### WORK TO BE COMPLETED
Beneath this line are entries. Copy the range from the line with "344 38 135.00" to the line with "591 323 0.73", ends included, exactly; leave pictures out.

### EXCERPTED DATA
[Start of section]

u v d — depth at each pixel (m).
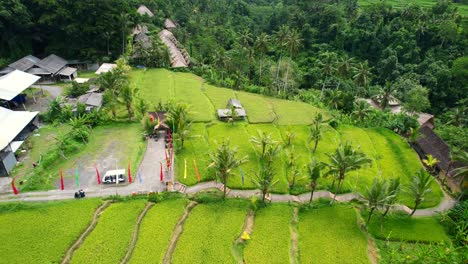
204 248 44.91
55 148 62.69
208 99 92.81
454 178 62.09
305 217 52.78
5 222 46.56
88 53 103.81
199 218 50.22
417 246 48.78
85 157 62.72
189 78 109.06
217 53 110.62
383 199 47.75
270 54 138.75
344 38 135.00
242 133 74.94
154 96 89.69
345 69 96.19
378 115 91.12
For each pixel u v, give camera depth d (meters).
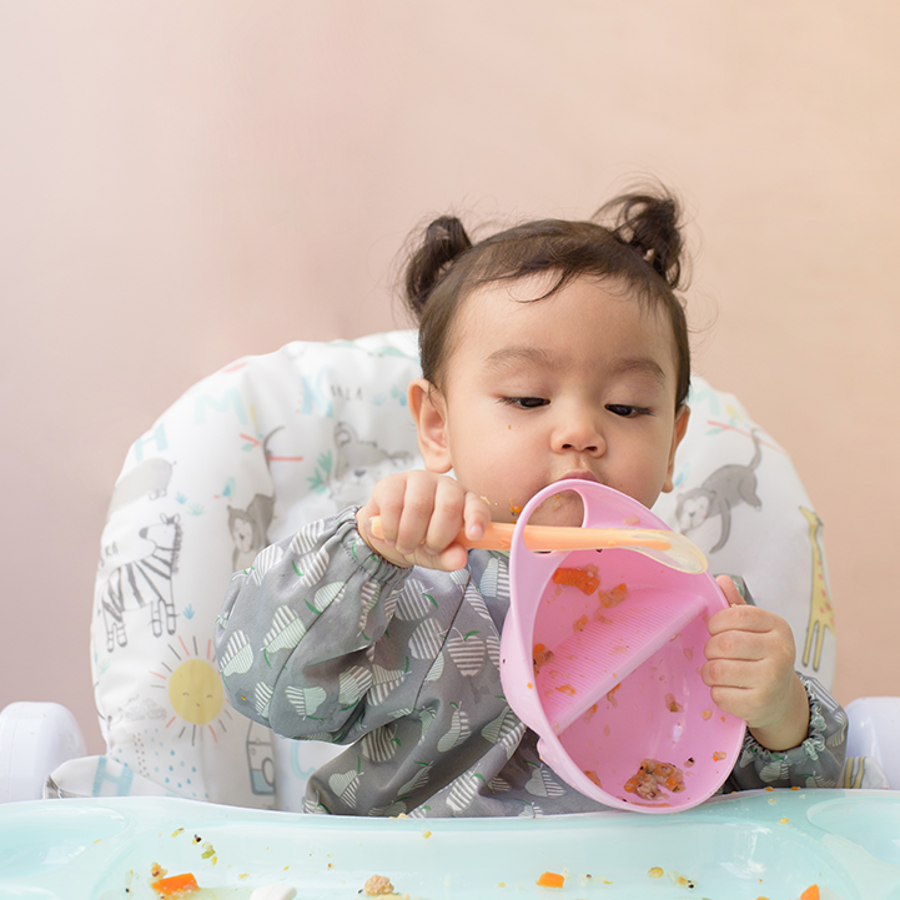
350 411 0.99
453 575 0.75
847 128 1.73
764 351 1.75
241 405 0.95
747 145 1.70
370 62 1.57
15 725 0.73
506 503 0.72
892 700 0.82
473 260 0.84
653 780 0.58
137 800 0.57
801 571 0.96
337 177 1.57
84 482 1.55
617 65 1.65
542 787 0.71
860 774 0.75
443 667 0.71
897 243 1.75
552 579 0.61
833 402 1.77
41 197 1.52
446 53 1.59
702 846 0.53
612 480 0.71
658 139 1.67
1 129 1.51
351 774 0.75
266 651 0.64
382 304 1.58
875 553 1.80
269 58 1.55
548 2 1.62
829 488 1.79
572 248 0.79
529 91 1.62
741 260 1.73
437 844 0.52
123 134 1.53
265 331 1.58
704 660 0.62
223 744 0.83
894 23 1.72
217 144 1.55
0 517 1.53
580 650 0.59
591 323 0.73
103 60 1.52
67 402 1.54
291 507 0.95
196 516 0.88
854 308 1.75
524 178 1.62
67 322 1.54
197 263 1.56
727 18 1.67
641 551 0.54
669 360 0.78
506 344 0.74
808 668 0.93
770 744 0.68
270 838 0.52
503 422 0.72
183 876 0.48
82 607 1.56
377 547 0.61
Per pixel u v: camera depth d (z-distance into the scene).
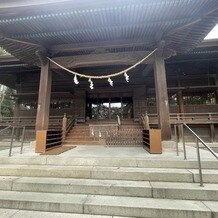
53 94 15.22
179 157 5.00
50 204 3.27
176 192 3.44
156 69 7.14
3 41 6.81
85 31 6.51
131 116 15.46
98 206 3.16
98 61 7.53
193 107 14.09
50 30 6.45
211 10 5.39
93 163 4.80
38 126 7.05
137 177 4.05
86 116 15.17
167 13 5.63
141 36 7.13
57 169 4.36
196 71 14.46
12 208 3.36
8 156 5.24
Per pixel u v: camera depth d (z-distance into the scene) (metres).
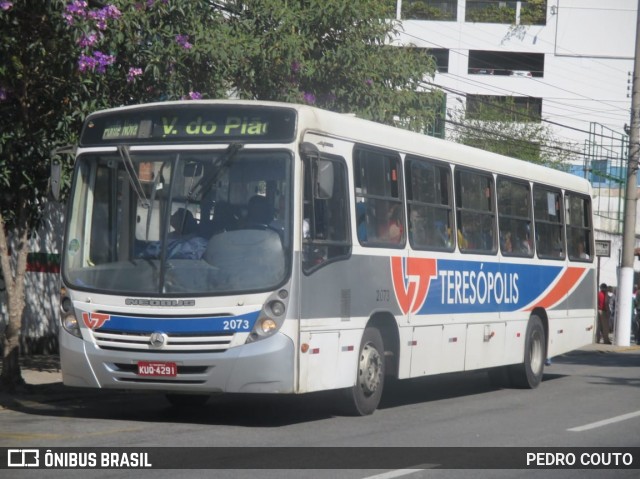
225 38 18.50
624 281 36.91
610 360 30.03
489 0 83.12
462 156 17.41
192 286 12.68
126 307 12.86
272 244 12.68
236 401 16.36
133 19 17.00
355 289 14.01
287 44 19.47
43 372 19.62
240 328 12.52
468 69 81.75
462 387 20.31
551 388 20.23
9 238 22.20
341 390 14.33
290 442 11.85
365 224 14.37
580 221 22.78
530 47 81.62
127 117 13.45
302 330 12.75
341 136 13.90
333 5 20.23
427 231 16.14
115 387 12.96
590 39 81.81
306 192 12.98
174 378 12.68
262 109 13.03
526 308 19.70
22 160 17.06
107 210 13.30
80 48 16.06
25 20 15.97
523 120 66.31
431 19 81.69
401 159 15.48
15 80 16.47
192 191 12.97
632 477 10.49
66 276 13.34
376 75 21.14
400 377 15.24
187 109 13.23
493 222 18.48
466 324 17.28
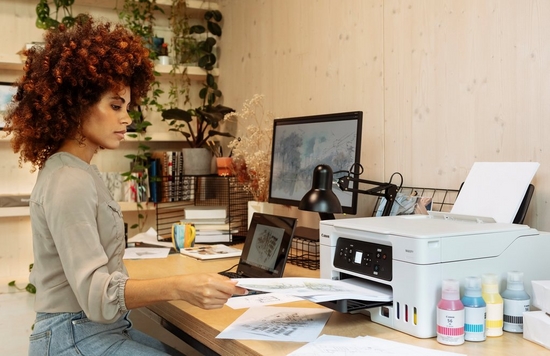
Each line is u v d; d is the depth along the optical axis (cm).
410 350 122
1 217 323
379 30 229
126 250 260
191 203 350
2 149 323
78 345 144
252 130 272
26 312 320
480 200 170
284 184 241
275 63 299
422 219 165
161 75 350
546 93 167
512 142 178
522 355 119
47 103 147
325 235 160
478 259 137
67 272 136
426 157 209
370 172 237
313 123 227
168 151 349
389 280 138
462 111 194
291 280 151
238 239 277
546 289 127
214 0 355
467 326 128
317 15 265
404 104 219
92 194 142
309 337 133
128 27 333
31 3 324
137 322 295
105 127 154
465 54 193
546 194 168
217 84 362
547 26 166
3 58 300
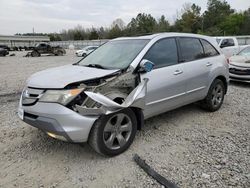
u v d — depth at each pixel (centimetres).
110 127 360
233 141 423
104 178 323
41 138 437
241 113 570
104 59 444
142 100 388
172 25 7531
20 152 389
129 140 386
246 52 1037
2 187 306
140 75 397
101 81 362
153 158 369
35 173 335
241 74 888
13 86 926
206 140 428
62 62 2216
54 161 363
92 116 340
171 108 468
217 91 574
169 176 324
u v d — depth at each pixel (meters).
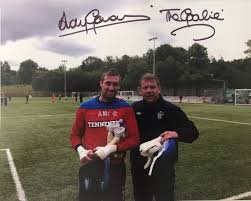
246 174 6.50
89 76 42.09
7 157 8.44
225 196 5.25
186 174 6.50
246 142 10.00
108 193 3.01
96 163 2.98
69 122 16.70
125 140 2.99
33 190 5.69
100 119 2.99
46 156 8.48
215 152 8.54
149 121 3.32
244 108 27.03
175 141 3.16
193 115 19.72
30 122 16.78
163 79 39.12
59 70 49.16
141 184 3.40
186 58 40.53
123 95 33.28
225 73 43.91
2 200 5.24
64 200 5.16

[End of section]

### ANSWER TO THIS EXERCISE
344 38 135.00
242 133 74.94
154 96 89.69
345 69 96.19
378 115 91.12
For each pixel u v, give camera depth d (meters).
350 411 0.99
453 575 0.75
847 128 1.73
764 351 1.75
241 405 0.95
747 145 1.70
370 62 1.57
15 725 0.73
506 503 0.72
892 700 0.82
473 260 0.84
653 780 0.58
137 800 0.57
801 571 0.96
337 177 1.57
84 482 1.55
617 65 1.65
542 787 0.71
860 774 0.75
443 667 0.71
897 243 1.75
552 579 0.61
833 402 1.77
41 197 1.52
446 53 1.59
702 846 0.53
612 480 0.71
658 139 1.67
1 129 1.51
351 774 0.75
266 651 0.64
382 304 1.58
875 553 1.80
269 58 1.55
548 2 1.62
829 488 1.79
572 248 0.79
529 91 1.62
741 260 1.73
437 844 0.52
123 134 1.53
265 331 1.58
704 660 0.62
223 744 0.83
894 23 1.72
217 144 1.55
0 517 1.53
580 650 0.59
591 323 0.73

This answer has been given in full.